И тут воевода не выдержал, все тело его заколыхалось от неудержимого смеха.
— Чего-чего? — переспросил он. — Мурашей и в штаны?! А тот, приказчик, говоришь, плакал? Как баба, плакал? Ну и выдумщик ты, Василий! Сколь на свете живу, а про такое испытание не слыхивал. Ладно, — проговорил успокоившись, — со Строгановыми сам разберусь. А ты мне лучше скажи много ли басурман в лесу встретил?
— Две сотни, — не задумываясь, ответил тот.
— А кто их ведет, случаем, не знаешь?
— Алача-бек. Так слышал.
— Ага! Значит, опять он пожаловал. Тем летом в это самое время приходил. Но тогда людишек с ним было поменьше. Пошмыгали, порыскали вокруг городка, да ни с чем и ушли. Поглядим, что на сей раз будет. И еще, — воевода внимательно глянул на Едигира. — Ты купцов этих раньше нигде не встречал? — Едигир ждал этого вопроса и заранее обдумал ответ.

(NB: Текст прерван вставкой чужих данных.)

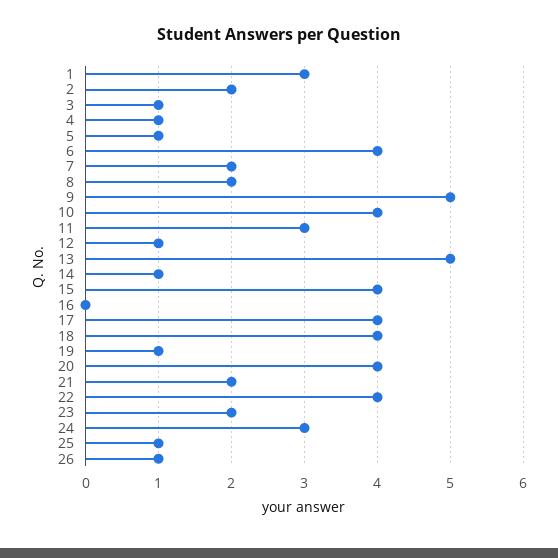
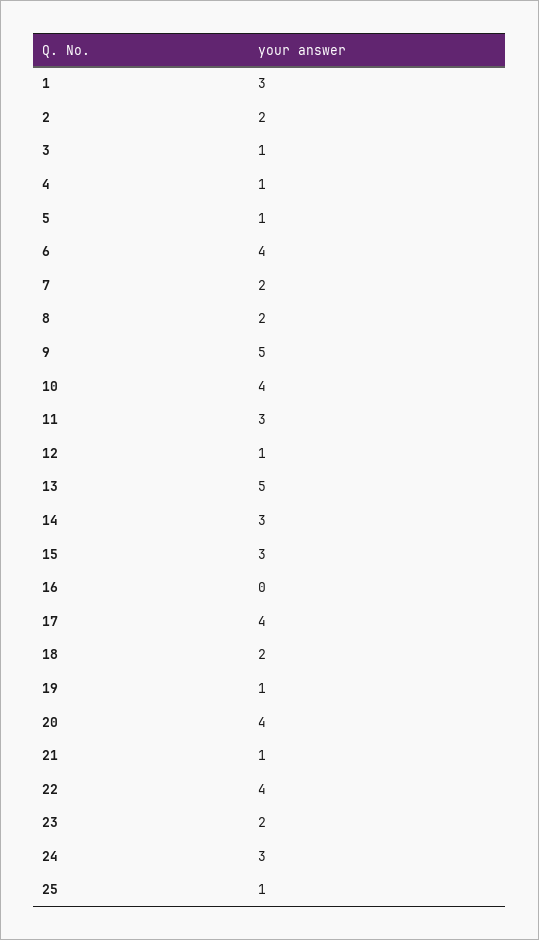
14: 1 -> 3
15: 4 -> 3
18: 4 -> 2
21: 2 -> 1
26: 1 -> none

— Встречал. Они те, за кого себя выдают.
— Точно? — переспросил воевода. — Ну, тогда иди. Спасибо тебе, что людей вывел. Непременно доложу о том Аникию Федоровичу.
Но едва Едигир сделал по воеводскому двору несколько шагов, как увидел бегущего навстречу запыхавшегося сотника Ефима Звягина.
— Беда, воевода, — на ходу закричал он, — ночью стену проломили басурманы со стороны леса и сейчас через пролом тот на нас прут.
— Отчего же выстрелов не слышно? Или поразбежались вояки наши?
— Так порох-то за ночь отсырел. Как стрелять?
— Вот дурни. Возьмите новый порох из погребов. Да прикажи ударить в набат, — и воевода заспешил вниз, грузно ступая по жалобно поскрипывающим под ним ступеням.